Washington’s Accounts in the Middle East

Egyptian-U.S. relations have seen unprecedented ups and downs during the last two years. There is no doubt that many hoped that Secretary of State John Kerry’s latest visit would make things return to normal, even though it’s likely that it does not represent a general consensus within the U.S. Congress and administration.

There are still some doubtful voices that are not optimistic about the situation in Egypt, and they do not want to see a new rapprochement between the two countries that does not completely serve American interests. These voices question Egypt’s actual value in the region in light of volatile circumstances that are difficult to control. Conversely, Egypt is also not ready to throw itself anew into America’s embrace without first recalculating and seeing to its own interests. Without a doubt, the policy followed by the Foreign Minister Nabil Fahmy — which is an effort to move towards establishing an objective, unbiased and equitable policy towards international powers — shows that Egypt is hoping to establish a more equable and mature policy, not just toward the U.S. but to all powers that concern us and with whom relations are in our economic, political or investment benefit.

However, Kerry’s visit to Cairo has undertones which we must not ignore in our analysis. In short, it appears that the U.S. is re-examining its accounts and looking to safely exit the Middle East and move on to Asia, which was likely from the beginning of Obama’s second term. This new direction is what National Security Adviser Susan Rice has been pushing for, in that she sees rebuilding the U.S. economy as dependent upon the Asian markets and challenging Chinese dominance there, especially in light of the decreased U.S. reliance on Middle East and Gulf oil — even though a shift in the direction of the Asian markets is still impending, if on a smaller level, the U.S. exit from the Middle East is no longer a given. Rather, it appears that its presence has become even more tenacious, in that the current administration is trying to achieve a binary goal: Ending its enmity with Iran and trying to reach an agreement on one hand, and the Palestinian-Israeli agreement on the other. If this administration has the good fortune to make this happen, it would induct Obama into the annals of history.

As for reaching an agreement with Iran — which is to be done via easing economic sanctions in exchange for increased transparency and scaling back on the nuclear program — it would appear that this goal was not absent from U.S. diplomacy when it backed down from striking Syria. This was not just in anticipation of Russia and China’s vetoes in the Security Council; the U.S. was also taking into account Iran’s relations with Syria and the consequences of a strike, which were expected to be even graver than what can be currently seen in Iraq. This, along with the fact that the U.S. may support Shiite supremacy over the Sunni movement in the region, has aroused fear and anger in Saudi Arabia and other Gulf nations and Israel, which has completely turned the world upside down, with Netanyahu publicly threatening to wage war on Iran should it come down to defending Israel’s national security. The U.S. found an opportunity for their Iranian initiative that it could not let pass by when it met with President Rouhani.
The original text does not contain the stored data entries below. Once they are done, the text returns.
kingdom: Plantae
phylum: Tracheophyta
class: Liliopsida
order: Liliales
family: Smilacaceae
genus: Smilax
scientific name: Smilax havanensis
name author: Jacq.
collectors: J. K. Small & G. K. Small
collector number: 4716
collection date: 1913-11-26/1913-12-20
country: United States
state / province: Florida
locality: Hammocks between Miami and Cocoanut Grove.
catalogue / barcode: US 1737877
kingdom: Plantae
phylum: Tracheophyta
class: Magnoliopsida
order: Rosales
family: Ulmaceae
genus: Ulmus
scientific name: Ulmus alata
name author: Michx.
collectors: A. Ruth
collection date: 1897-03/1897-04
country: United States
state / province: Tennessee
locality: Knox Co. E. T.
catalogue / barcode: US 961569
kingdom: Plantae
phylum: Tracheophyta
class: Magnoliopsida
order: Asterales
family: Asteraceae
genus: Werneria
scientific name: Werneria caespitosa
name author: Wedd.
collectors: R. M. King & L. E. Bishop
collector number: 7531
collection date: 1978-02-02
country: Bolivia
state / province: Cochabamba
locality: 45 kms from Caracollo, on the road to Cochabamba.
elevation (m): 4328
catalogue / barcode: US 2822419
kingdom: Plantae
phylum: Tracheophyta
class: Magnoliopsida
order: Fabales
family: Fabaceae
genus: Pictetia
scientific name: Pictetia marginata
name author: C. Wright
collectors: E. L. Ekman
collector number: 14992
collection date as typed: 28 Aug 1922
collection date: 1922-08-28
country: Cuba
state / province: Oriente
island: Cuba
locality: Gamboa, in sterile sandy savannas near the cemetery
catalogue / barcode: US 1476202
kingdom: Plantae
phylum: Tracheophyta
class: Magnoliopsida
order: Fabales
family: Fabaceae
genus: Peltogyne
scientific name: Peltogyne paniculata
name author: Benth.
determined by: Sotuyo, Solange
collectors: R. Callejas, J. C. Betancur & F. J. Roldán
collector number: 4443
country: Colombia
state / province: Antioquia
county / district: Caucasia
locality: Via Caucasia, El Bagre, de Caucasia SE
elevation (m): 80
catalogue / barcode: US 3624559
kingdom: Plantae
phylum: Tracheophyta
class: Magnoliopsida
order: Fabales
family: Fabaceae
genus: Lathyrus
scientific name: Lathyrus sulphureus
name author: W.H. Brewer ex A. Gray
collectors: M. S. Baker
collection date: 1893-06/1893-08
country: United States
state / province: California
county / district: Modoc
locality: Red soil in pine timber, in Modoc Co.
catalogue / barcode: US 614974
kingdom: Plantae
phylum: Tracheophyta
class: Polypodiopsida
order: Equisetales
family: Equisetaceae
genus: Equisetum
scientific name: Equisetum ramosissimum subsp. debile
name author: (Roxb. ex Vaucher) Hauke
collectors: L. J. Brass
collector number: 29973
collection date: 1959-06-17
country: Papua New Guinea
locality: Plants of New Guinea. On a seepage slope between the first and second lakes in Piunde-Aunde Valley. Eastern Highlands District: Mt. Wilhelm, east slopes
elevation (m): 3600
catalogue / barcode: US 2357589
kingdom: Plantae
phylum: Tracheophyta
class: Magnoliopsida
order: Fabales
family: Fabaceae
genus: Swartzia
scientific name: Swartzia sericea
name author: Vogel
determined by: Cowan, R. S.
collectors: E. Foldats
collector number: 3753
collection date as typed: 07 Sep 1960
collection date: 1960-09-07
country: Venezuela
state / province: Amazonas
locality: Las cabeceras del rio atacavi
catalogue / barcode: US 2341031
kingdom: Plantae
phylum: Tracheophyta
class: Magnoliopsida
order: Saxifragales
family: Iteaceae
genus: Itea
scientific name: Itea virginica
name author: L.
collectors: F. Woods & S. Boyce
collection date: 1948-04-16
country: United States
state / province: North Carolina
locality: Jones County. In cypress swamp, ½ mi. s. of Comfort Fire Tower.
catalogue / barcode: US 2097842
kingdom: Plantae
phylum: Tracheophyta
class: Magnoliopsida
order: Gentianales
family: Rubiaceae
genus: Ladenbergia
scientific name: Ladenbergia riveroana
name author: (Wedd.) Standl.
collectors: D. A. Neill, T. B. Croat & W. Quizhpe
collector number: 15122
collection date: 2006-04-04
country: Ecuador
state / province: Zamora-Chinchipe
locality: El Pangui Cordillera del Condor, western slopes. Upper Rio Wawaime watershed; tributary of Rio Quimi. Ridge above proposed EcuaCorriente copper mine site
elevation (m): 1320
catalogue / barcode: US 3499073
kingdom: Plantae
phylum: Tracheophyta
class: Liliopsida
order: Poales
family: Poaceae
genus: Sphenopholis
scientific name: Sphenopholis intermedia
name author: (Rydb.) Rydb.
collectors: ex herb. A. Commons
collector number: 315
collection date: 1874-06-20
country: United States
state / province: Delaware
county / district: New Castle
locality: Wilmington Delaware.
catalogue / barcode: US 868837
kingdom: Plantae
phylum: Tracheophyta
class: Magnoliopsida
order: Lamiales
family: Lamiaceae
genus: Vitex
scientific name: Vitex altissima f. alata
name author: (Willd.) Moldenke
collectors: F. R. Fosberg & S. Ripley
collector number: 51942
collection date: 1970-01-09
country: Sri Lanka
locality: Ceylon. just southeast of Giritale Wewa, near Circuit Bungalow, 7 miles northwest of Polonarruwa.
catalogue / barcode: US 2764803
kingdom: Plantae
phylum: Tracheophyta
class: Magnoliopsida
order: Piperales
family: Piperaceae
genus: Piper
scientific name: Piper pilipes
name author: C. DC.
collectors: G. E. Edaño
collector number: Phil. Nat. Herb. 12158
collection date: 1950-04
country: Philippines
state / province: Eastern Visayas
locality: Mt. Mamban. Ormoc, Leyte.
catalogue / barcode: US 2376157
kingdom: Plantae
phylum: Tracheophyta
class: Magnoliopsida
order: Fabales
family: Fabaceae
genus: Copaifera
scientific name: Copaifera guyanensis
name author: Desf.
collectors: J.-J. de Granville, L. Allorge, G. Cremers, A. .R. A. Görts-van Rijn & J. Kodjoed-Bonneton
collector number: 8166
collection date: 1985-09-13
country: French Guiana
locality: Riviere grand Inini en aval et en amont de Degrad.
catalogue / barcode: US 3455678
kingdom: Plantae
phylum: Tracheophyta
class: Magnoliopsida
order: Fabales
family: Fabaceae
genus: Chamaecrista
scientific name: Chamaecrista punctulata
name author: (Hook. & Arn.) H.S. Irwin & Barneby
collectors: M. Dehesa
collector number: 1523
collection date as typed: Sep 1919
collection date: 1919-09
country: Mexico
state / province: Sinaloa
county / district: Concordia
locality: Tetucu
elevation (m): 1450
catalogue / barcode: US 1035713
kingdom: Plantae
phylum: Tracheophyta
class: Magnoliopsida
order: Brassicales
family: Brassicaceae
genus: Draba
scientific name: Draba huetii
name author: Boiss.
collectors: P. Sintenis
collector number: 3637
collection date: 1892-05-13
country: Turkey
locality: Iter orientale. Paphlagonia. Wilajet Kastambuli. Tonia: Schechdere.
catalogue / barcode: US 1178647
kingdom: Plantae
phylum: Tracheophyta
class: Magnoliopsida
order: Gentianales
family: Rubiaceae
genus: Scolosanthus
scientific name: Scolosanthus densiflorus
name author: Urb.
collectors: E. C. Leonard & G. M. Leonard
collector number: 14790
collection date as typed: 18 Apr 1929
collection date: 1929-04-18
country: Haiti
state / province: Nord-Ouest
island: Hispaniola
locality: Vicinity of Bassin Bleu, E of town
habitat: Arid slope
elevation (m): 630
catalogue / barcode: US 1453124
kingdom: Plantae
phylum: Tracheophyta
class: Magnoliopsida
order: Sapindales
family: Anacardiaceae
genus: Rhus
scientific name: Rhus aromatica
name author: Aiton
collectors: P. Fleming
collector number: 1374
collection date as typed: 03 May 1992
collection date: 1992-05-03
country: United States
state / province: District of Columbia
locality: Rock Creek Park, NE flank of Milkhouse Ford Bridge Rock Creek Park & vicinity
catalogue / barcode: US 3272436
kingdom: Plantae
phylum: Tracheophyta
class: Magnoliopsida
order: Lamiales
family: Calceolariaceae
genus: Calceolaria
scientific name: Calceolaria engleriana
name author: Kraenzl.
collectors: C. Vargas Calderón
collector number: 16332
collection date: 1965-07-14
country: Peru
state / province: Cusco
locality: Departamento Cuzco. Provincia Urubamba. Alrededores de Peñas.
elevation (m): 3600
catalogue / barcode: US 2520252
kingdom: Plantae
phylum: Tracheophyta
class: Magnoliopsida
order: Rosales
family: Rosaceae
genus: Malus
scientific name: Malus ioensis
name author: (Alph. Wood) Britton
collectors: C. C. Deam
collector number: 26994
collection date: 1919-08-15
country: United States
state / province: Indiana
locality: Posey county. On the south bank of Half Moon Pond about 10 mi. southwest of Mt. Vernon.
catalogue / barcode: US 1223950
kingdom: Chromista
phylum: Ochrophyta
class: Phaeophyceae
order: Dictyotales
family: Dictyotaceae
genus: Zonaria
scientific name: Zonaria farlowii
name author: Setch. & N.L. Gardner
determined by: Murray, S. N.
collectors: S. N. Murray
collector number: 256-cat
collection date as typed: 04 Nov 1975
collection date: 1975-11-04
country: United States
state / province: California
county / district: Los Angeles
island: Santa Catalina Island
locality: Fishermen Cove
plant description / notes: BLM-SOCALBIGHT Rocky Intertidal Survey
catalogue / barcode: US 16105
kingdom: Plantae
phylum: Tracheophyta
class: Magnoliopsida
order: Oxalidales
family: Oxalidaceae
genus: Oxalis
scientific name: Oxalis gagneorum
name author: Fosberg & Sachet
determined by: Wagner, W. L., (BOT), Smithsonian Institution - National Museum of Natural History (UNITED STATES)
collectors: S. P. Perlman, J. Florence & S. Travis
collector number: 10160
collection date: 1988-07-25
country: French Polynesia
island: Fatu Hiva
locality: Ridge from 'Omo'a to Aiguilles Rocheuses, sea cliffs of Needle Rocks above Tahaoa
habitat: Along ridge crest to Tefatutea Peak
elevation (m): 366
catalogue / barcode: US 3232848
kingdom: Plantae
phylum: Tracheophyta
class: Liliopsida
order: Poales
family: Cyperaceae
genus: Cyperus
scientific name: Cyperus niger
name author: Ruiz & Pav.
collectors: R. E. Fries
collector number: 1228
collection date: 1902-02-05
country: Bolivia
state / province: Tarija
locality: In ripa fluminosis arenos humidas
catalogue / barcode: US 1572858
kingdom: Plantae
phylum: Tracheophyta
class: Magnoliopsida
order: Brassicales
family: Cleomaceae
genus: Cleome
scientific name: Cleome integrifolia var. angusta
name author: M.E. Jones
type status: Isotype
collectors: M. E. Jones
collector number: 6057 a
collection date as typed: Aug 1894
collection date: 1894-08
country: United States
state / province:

The question that now comes to mind is what exactly brought Kerry to Cairo in the midst of all these developments in the region? Let me be the first to say that my analysis here, however preliminary, is in my view logical and practical. Egypt can act as a safety valve in this crisis amid Israel’s and Saudi Arabia’s ire with Obama’s new policy, which represents in its entirety a full departure from the unilateralism of his predecessor. On this unilateralism, the U.S. waged the Afghanistan and Iraq wars, completely ignoring the objections raised by the global community. What is absolutely doubtless is that pacifying the Shiite giant and getting hold of its ambitions is in the better interest of the entire region. As for a Palestinian-Israeli agreement, in spite of the current high level of tension, Egypt’s role as a working party is indispensable to balancing this agreement and to readying the region should the agreement be achieved, in the interest of carrying it out logistically. Egypt should engage citizens to actively participate in restructuring its foreign policy, with the clarification that this is not intended to be favoring one power over another. These types of policies are to be adjourned, and shared interests between these powers are to be predominant. I would add to that, that we do not yet know the extent of the fundamental changes we are seeing, but that it is inevitable the region will be redivided along different lines than the Sykes-Picot Agreements, and it is in the U.S. and Russia’s interests to have a dominant role in that.